Problem to solve: Please render the lines from the first one below up to and including the line with "country: China" as a Markdown table with the columns Row and Line, giving each row a number and leaving out blank lines.

Records for the task:
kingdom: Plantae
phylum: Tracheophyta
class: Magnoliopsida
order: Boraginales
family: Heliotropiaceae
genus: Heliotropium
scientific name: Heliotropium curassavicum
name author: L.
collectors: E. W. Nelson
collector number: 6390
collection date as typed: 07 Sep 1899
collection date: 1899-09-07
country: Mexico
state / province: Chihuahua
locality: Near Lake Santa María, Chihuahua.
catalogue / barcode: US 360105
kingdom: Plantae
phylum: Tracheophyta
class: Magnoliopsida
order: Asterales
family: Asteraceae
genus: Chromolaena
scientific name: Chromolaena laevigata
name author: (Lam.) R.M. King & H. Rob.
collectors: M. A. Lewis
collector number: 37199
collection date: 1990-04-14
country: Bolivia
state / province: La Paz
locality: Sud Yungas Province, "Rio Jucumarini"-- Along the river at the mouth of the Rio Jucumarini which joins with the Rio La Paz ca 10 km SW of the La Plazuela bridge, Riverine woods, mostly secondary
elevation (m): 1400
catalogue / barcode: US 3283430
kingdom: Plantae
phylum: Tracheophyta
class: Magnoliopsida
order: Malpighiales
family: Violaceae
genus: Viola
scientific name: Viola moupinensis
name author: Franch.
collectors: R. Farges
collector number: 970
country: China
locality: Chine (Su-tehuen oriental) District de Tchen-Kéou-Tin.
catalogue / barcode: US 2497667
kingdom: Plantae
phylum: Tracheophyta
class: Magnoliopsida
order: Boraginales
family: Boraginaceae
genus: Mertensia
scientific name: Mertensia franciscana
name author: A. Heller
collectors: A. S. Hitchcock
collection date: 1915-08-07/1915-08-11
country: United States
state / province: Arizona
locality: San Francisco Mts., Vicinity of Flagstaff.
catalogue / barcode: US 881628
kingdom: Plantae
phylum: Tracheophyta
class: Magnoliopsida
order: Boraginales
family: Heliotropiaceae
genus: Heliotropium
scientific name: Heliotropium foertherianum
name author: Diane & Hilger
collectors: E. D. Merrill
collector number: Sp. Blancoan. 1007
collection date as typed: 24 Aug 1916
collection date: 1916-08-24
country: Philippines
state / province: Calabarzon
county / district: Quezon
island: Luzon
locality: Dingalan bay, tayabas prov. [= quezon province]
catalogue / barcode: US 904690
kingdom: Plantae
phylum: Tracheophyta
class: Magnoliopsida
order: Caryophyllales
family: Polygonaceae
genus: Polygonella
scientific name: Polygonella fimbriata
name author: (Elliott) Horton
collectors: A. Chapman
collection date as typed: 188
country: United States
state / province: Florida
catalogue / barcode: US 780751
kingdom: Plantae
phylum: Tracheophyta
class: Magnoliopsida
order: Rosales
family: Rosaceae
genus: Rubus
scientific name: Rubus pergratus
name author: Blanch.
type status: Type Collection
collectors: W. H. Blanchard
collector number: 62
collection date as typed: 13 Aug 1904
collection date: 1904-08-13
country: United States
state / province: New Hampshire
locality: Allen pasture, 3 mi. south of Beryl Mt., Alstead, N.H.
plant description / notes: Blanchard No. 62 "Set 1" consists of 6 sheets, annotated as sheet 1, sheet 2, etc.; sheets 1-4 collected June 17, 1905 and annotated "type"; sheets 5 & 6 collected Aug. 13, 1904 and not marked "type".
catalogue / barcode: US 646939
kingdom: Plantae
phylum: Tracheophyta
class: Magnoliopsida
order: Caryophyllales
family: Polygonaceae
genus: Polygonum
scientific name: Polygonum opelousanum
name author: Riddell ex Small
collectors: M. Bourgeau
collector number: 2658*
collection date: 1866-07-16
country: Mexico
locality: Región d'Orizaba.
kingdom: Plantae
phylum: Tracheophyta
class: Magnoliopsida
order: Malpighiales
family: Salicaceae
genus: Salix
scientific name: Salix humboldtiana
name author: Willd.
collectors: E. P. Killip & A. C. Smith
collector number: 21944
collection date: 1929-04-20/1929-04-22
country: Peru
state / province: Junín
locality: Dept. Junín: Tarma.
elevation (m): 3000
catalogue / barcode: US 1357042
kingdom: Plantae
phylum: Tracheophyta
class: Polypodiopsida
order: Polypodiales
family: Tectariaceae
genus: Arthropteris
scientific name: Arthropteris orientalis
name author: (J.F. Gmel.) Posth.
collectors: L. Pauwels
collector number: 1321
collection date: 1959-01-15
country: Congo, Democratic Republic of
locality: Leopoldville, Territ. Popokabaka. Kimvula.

Full response:
| Row | Line |
|---|---|
| 1 | kingdom: Plantae |
| 2 | phylum: Tracheophyta |
| 3 | class: Magnoliopsida |
| 4 | order: Boraginales |
| 5 | family: Heliotropiaceae |
| 6 | genus: Heliotropium |
| 7 | scientific name: Heliotropium curassavicum |
| 8 | name author: L. |
| 9 | collectors: E. W. Nelson |
| 10 | collector number: 6390 |
| 11 | collection date as typed: 07 Sep 1899 |
| 12 | collection date: 1899-09-07 |
| 13 | country: Mexico |
| 14 | state / province: Chihuahua |
| 15 | locality: Near Lake Santa María, Chihuahua. |
| 16 | catalogue / barcode: US 360105 |
| 17 | kingdom: Plantae |
| 18 | phylum: Tracheophyta |
| 19 | class: Magnoliopsida |
| 20 | order: Asterales |
| 21 | family: Asteraceae |
| 22 | genus: Chromolaena |
| 23 | scientific name: Chromolaena laevigata |
| 24 | name author: (Lam.) R.M. King & H. Rob. |
| 25 | collectors: M. A. Lewis |
| 26 | collector number: 37199 |
| 27 | collection date: 1990-04-14 |
| 28 | country: Bolivia |
| 29 | state / province: La Paz |
| 30 | locality: Sud Yungas Province, "Rio Jucumarini"-- Along the river at the mouth of the Rio Jucumarini which joins with the Rio La Paz ca 10 km SW of the La Plazuela bridge, Riverine woods, mostly secondary |
| 31 | elevation (m): 1400 |
| 32 | catalogue / barcode: US 3283430 |
| 33 | kingdom: Plantae |
| 34 | phylum: Tracheophyta |
| 35 | class: Magnoliopsida |
| 36 | order: Malpighiales |
| 37 | family: Violaceae |
| 38 | genus: Viola |
| 39 | scientific name: Viola moupinensis |
| 40 | name author: Franch. |
| 41 | collectors: R. Farges |
| 42 | collector number: 970 |
| 43 | country: China |